*Task objective*:
The expected response is the complete listing below, restated exactly, with its pictures omitted.

***

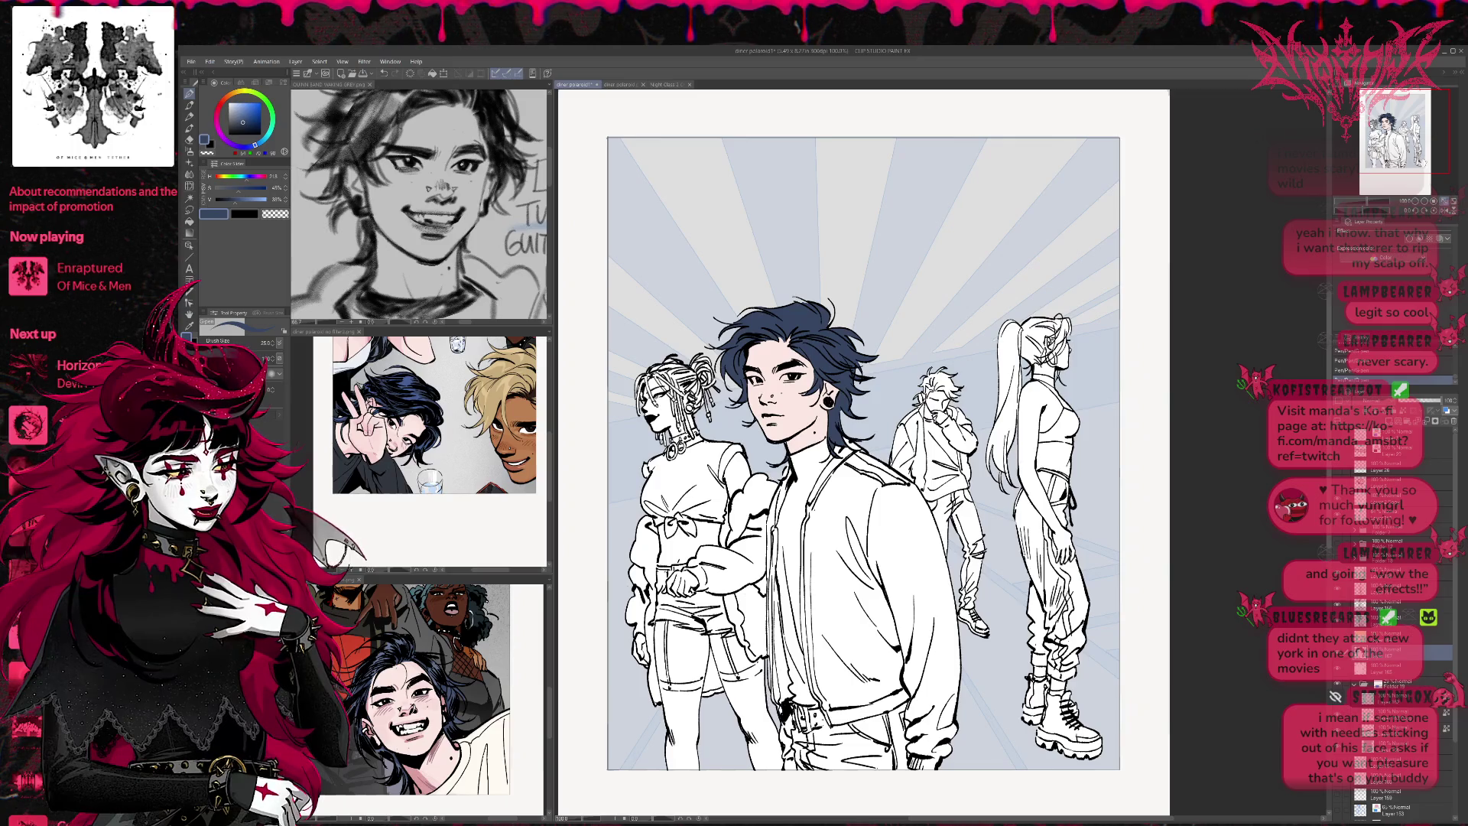
left_click(803, 460)
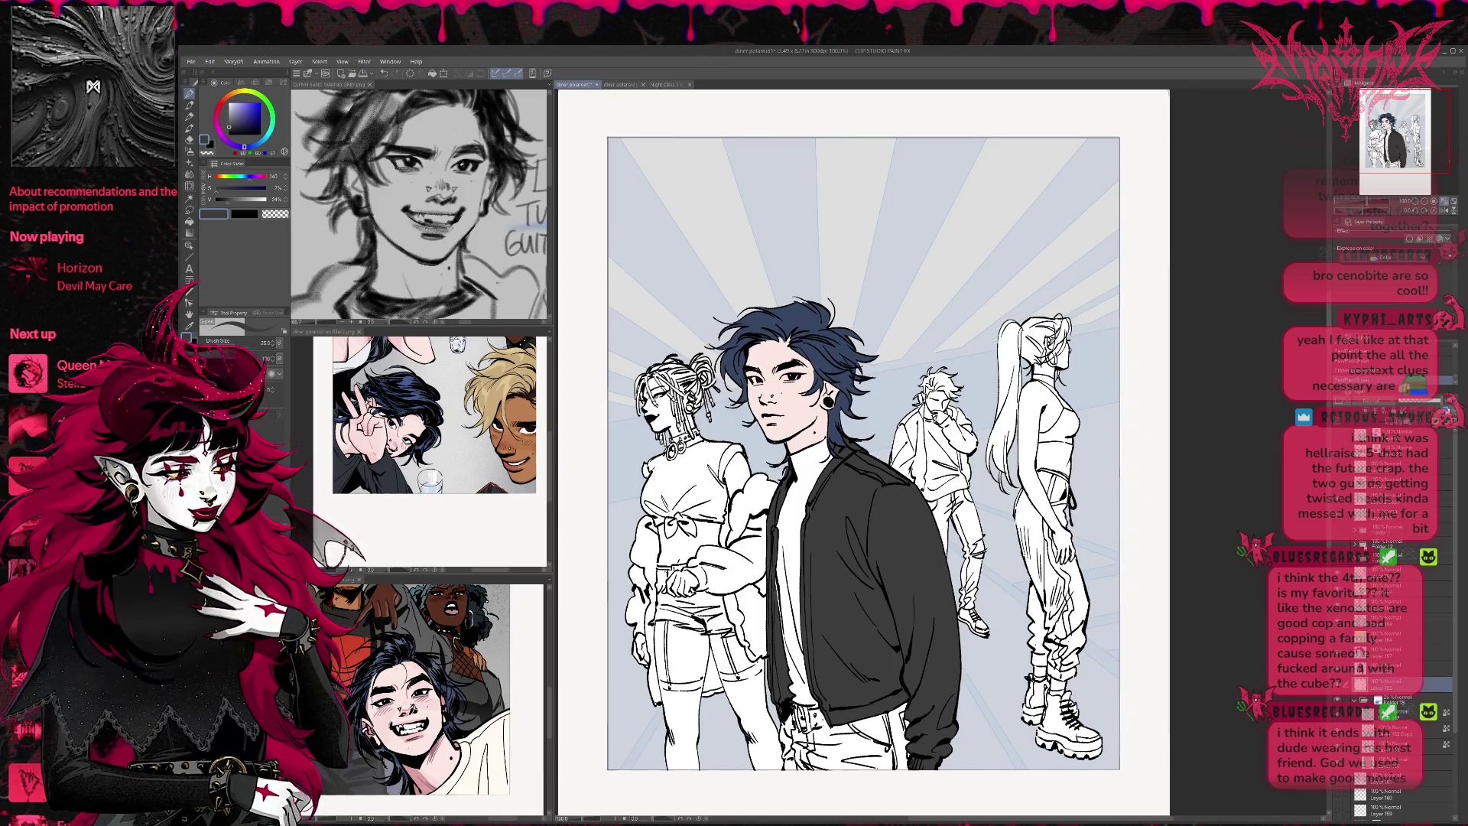
Paint dark strokes along the jacket collar, the belt and the shirt below the collar
mouse_move(796, 450)
left_mouse_down()
mouse_move(792, 476)
mouse_move(837, 452)
left_mouse_up()
left_click_drag(796, 701, 814, 705)
mouse_move(788, 627)
left_mouse_down()
mouse_move(796, 692)
mouse_move(811, 700)
mouse_move(796, 535)
mouse_move(780, 566)
mouse_move(788, 497)
mouse_move(802, 654)
left_mouse_up()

***

*Task answer*:
left_click(803, 460)
Paint dark strokes along the jacket collar, the belt and the shirt below the collar
mouse_move(796, 450)
left_mouse_down()
mouse_move(792, 476)
mouse_move(837, 452)
left_mouse_up()
left_click_drag(796, 701, 814, 705)
mouse_move(788, 627)
left_mouse_down()
mouse_move(796, 692)
mouse_move(811, 700)
mouse_move(796, 535)
mouse_move(780, 566)
mouse_move(788, 497)
mouse_move(802, 654)
left_mouse_up()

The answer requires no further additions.